* Start MATERIALS PROVIDED *

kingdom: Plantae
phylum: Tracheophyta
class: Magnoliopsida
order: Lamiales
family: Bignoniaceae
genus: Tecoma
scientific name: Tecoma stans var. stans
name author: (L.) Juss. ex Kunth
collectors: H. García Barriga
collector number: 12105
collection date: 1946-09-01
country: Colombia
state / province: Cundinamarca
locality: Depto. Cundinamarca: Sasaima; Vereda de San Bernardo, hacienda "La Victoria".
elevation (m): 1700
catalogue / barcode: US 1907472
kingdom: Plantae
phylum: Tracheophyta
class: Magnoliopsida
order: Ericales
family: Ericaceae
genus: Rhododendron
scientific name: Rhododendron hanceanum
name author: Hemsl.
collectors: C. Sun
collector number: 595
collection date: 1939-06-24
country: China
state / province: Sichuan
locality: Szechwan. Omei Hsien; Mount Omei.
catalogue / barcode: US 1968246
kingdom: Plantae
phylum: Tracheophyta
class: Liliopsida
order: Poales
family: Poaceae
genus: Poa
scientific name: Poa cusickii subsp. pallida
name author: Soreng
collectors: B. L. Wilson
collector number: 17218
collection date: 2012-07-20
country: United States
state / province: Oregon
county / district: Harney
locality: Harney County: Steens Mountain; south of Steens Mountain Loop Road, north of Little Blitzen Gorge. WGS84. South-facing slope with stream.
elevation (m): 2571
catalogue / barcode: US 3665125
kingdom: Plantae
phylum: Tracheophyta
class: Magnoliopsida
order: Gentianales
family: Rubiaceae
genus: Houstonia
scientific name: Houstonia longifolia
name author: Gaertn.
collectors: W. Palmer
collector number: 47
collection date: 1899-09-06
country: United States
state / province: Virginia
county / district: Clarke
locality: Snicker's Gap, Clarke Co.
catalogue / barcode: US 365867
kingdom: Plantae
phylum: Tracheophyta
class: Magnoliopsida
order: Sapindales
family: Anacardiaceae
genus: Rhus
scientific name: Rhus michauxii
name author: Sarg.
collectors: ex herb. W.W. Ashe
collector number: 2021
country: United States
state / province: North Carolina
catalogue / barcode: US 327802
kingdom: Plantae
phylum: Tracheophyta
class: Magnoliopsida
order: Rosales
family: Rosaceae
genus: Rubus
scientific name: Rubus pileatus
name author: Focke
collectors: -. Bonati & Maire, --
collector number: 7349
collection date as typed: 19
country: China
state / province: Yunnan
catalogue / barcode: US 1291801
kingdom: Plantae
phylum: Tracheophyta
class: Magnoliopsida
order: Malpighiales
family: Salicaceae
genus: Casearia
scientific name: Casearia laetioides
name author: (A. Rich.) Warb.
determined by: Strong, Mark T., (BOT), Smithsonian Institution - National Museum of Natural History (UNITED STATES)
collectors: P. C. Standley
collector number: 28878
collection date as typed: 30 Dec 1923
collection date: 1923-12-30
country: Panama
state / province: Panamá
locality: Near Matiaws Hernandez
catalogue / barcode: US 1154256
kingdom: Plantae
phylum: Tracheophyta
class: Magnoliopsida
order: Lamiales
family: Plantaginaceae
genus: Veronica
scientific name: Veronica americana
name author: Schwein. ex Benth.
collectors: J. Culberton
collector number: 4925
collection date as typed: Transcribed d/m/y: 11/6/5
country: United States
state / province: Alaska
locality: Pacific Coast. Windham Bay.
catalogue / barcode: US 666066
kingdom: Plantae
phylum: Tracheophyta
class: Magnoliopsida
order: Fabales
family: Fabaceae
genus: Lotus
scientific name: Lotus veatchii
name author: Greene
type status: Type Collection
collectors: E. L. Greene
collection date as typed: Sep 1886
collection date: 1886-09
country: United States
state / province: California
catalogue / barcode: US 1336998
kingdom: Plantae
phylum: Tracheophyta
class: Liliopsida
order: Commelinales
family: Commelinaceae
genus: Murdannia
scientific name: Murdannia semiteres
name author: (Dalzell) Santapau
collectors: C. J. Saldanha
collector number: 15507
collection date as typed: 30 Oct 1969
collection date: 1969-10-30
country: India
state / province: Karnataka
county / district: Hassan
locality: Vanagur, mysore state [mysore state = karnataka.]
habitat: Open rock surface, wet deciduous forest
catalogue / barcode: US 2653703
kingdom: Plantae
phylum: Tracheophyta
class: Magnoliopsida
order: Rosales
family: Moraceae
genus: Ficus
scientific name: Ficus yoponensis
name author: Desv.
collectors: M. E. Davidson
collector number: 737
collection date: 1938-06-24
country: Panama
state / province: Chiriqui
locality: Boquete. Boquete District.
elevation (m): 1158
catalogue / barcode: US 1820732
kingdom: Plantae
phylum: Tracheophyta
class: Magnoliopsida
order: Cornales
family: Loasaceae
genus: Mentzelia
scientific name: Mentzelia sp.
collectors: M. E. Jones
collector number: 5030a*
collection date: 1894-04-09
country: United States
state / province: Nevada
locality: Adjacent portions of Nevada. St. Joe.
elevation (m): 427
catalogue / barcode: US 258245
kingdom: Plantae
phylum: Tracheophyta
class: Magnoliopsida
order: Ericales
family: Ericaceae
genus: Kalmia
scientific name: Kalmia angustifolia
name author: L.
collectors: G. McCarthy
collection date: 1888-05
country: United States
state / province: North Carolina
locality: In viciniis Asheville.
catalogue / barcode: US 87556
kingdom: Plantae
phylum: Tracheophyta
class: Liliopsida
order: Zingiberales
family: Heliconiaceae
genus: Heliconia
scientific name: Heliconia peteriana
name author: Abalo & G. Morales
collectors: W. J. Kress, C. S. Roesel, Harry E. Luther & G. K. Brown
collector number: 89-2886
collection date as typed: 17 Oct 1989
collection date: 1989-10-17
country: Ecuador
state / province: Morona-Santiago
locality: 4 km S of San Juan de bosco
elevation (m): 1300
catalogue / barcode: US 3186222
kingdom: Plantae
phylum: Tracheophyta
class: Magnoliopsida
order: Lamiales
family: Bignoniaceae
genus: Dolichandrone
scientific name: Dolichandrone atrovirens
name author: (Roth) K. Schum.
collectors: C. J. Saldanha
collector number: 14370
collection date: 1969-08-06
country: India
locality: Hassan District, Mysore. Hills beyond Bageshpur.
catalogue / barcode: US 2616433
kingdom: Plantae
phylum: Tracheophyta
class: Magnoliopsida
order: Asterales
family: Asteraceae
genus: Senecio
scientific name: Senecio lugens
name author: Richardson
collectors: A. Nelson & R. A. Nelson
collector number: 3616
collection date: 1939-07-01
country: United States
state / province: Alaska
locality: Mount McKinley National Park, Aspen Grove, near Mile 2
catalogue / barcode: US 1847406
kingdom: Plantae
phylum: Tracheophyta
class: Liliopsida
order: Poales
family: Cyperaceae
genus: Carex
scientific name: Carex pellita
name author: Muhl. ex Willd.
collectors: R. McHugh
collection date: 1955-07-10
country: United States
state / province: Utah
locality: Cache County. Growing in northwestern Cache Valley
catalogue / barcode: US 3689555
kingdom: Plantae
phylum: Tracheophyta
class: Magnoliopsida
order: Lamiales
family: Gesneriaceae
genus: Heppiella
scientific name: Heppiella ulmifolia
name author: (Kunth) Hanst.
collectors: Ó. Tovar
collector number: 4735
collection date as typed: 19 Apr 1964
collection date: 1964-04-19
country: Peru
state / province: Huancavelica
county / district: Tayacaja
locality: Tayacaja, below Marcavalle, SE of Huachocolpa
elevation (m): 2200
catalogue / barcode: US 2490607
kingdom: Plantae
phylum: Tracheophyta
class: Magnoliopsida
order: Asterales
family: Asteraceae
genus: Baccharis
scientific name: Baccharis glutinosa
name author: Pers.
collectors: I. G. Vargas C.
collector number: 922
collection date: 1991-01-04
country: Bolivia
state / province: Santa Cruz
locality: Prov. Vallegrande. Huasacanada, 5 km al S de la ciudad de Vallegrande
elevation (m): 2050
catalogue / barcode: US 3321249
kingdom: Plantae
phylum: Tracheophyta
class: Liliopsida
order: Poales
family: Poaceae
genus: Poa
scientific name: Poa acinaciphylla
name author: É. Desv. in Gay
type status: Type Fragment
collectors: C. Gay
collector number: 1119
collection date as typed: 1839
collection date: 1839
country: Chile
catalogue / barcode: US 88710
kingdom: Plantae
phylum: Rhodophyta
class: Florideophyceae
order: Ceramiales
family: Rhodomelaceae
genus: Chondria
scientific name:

* End MATERIALS PROVIDED *

-- TASK DIRECTIONS --
Please repeat everything in the listing above from the line containing "name author: Richardson" down to the line containing "family: Cyperaceae", including both of those lines.

-- EXERCISE OUTPUT --
name author: Richardson
collectors: A. Nelson & R. A. Nelson
collector number: 3616
collection date: 1939-07-01
country: United States
state / province: Alaska
locality: Mount McKinley National Park, Aspen Grove, near Mile 2
catalogue / barcode: US 1847406
kingdom: Plantae
phylum: Tracheophyta
class: Liliopsida
order: Poales
family: Cyperaceae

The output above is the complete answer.